Вы, конечно, помните жутких химер Нотр-Дама, которые придают собору довольно мрачный вид. Так вот, химеры -- просто детские игрушки по сравнению с изображением на панели. Возможно на меня подействовали полумрак и тишина старой церкви, но руки задрожали, когда я выставлял экспозицию. С картины на меня взирало отвратительное существо с уродливой мордой. Страшно худое, настолько, что видны были ребра, оно стояло на задних лапах.
Не в силах передать чувство отвращения, которое охватило меня от одного взгляда на барельеф. Работа была настолько реалистичной, что, казалось, чудище вот-вот выпрыгнет из рамы. Трудно передать словами, что я чувствовал в тот момент. Но какие бы отрицательные эмоции не вызывало у меня это произведение искусства, я обязан был его сфотографировать, чтобы, по возвращении в Англию, рассмотреть получше.
Я поспешил установить экспозицию, навел резкость и нажал на спуск. Я успел сделать еще пару снимков, прежде чем пленка закончилась. Внезапно за спиной раздался жуткий грохот, будто обрушилась стена. Я вздрогнул и принялся лихорадочно укладывать фотоаппарат и треногу, подумав, что пришел служитель. Но я ошибся. Беглый осмотр показал, что в церкви ничего не изменилось. На более тщательное расследование времени не оставалось. Я и так задержался в Графштайне дольше, чем намеревался.
После обеда я написал несколько писем и отнес их на почту в деревню. Больше в тот день из дома не выходил. Перед ужином, переполненный впечатлениями, я прилег отдохнуть. Проснулся, когда стемнело. Фосфоресцирующий циферблат часов показывал половину девятого. Обычно ужин подавали не раньше девяти, так что у меня оставалось еще немного времени.
Не зажигая света, я подошел к окну. Полная луна призрачным светом освещала долину, ели серебристым ковром покрывали склоны гор; шпиль церкви тянулся вверх. Пейзаж напоминал гравюры Дюрера,
Я готов был спуститься вниз, как вдруг овчарка Штайнеров забеспокоилась и залилась лаем. Я выглянул в окно. Ни души. Собака лаяла как сумасшедшая и рвалась с цепи. Когда она на секунду замолчала, я отчетливо услыхал шаги --кто-то поднимался по склону. Лай перешел в жалобный вой. Хлопнула входная дверь -- Штайнер вышел успокоить собаку.
Трава зашелестела, но уже дальше. Шаги постепенно удалялись в направлении скал.

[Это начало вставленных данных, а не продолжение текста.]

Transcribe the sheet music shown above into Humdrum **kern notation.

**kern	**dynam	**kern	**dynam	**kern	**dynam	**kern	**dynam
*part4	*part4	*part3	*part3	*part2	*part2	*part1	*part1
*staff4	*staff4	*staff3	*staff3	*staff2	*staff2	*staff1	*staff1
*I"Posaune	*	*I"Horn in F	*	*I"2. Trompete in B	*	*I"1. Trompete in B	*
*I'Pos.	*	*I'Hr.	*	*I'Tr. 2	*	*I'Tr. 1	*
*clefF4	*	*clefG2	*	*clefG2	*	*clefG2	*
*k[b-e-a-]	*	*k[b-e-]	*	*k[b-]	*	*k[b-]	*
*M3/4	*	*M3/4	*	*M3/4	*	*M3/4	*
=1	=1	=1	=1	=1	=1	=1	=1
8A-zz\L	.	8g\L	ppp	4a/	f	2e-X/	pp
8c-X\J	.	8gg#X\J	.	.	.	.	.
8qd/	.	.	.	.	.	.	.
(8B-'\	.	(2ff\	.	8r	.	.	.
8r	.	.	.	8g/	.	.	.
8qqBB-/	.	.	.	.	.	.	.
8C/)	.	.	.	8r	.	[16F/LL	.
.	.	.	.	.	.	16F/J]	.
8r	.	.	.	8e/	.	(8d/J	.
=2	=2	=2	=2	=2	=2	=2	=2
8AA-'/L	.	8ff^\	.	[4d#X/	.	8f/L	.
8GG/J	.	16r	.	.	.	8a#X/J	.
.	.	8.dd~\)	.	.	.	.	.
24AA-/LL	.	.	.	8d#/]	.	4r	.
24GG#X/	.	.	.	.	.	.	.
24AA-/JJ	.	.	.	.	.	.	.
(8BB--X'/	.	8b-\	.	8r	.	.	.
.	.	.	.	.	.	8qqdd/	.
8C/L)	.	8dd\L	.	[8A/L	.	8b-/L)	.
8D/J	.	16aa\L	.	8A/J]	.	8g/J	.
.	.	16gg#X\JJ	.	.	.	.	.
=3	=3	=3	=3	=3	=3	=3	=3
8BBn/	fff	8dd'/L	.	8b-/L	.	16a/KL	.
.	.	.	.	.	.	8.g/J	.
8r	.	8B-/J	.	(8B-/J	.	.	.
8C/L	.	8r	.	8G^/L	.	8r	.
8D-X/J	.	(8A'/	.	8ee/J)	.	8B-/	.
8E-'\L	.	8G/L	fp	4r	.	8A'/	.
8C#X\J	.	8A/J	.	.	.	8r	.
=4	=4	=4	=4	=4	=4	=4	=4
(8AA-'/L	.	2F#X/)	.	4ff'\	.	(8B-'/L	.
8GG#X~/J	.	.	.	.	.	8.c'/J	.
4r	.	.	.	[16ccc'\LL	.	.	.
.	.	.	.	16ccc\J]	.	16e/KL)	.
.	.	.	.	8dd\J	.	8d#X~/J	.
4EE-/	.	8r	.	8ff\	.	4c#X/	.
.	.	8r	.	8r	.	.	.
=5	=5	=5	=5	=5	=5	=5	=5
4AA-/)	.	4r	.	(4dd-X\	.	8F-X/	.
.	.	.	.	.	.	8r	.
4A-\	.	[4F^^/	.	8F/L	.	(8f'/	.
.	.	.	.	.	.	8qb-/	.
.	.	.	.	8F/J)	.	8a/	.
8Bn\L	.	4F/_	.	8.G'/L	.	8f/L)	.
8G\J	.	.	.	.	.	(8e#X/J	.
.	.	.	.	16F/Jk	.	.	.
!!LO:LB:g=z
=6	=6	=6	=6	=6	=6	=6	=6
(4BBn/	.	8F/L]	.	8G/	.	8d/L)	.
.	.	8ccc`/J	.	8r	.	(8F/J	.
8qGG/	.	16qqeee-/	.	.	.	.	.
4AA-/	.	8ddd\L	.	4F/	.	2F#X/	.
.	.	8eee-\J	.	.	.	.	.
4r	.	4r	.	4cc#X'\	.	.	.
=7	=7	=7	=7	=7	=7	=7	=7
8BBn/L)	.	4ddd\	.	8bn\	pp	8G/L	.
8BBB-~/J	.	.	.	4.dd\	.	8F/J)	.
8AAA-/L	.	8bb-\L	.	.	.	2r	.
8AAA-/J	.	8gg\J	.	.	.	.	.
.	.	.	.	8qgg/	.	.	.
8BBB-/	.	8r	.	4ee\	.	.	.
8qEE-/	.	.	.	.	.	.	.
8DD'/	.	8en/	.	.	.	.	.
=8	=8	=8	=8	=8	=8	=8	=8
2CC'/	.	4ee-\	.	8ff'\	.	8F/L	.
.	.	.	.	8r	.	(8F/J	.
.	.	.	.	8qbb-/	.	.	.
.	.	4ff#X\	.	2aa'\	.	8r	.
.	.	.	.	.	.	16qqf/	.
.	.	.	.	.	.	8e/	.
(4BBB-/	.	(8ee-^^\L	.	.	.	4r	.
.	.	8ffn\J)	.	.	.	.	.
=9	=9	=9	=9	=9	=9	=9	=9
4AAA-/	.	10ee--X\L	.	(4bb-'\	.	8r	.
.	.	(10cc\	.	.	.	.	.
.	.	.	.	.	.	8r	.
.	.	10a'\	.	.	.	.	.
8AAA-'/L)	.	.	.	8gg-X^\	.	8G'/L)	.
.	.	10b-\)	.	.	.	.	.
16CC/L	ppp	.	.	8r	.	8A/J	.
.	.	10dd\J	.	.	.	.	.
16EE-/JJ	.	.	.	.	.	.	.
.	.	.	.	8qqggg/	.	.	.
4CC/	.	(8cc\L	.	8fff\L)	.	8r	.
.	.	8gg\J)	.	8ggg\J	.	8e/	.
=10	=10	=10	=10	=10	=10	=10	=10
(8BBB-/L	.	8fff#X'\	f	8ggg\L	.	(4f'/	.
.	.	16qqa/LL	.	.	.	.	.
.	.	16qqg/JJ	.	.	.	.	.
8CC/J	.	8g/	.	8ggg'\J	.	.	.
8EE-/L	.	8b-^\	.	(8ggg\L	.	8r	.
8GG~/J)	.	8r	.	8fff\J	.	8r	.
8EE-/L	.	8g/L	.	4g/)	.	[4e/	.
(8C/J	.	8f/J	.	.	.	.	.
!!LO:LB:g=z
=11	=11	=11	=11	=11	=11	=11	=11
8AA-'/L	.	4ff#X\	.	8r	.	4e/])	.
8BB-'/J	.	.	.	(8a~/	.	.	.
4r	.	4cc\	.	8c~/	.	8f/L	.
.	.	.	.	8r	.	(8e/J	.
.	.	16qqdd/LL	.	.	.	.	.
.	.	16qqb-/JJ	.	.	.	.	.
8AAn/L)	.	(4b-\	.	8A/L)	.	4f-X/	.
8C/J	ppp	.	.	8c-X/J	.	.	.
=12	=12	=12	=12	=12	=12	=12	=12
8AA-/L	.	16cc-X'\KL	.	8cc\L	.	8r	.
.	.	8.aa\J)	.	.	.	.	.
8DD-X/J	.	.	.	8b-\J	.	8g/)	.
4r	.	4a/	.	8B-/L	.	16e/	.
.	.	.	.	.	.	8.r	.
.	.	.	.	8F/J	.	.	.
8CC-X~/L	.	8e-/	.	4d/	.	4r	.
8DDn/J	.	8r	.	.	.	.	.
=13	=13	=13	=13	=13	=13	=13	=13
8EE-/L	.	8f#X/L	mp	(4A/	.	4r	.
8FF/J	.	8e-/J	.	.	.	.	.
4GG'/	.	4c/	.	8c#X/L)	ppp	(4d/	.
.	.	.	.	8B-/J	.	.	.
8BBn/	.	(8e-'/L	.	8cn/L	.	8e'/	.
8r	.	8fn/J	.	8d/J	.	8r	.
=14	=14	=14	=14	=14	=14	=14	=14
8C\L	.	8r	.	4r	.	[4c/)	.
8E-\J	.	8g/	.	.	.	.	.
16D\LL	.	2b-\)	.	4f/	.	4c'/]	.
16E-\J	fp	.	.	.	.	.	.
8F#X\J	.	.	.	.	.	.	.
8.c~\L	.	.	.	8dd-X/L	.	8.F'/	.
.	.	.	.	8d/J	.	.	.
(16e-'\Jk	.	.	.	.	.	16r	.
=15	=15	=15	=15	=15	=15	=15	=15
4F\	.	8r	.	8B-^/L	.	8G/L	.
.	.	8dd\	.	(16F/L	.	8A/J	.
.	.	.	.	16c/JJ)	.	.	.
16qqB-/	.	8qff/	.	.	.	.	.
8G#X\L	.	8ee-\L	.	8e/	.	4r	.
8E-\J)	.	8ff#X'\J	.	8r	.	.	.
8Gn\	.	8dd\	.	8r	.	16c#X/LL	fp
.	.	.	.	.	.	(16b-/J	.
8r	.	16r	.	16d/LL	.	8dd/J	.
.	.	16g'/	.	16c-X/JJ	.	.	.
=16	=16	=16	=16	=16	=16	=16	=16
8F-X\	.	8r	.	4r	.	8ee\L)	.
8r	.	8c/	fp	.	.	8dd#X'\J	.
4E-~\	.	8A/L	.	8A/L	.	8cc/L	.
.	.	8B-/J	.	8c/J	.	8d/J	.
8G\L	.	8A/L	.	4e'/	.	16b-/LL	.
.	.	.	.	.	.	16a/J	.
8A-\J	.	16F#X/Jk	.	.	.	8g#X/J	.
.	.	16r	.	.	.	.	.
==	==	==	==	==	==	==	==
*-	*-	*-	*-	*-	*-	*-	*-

Все стихло. Озадаченный, я спустился к ужину.
Еда, как всегда, была превосходной. В тепле, у очага, глядя на пляшущие на меди блики, я вновь ощутил покой и безмятежность. Поужинав, я разложил на большом обеденном столе карты, достал блокнот и занялся прокладыванием маршрута.
Часы пробили половину одиннадцатого. Я начал собираться. Фрау Штайнер давно отправилась спать, хозяин читал газету, посасывая потухшую трубку.
– - Работайте, работайте,-- замахал он руками, заметив, что я собираюсь уходить. Я ответил, что дневник и разметка маршрута возможно задержат меня далеко за полночь. Хозяин пожал плечами и сказал, что все равно идет спать и, если меня не затруднит потушить свет перед сном, то я могу оставаться здесь сколько угодно.
Меня это устраивало. Стояла осень, и по ночам уже подмораживало. Уютная кухня куда лучше подходила для работы, чем неотапливаемая спальня. Герр Штайнер пододвинул тарелку с печеньем и полбутылки пива и заговорщически подмигнул на прощание.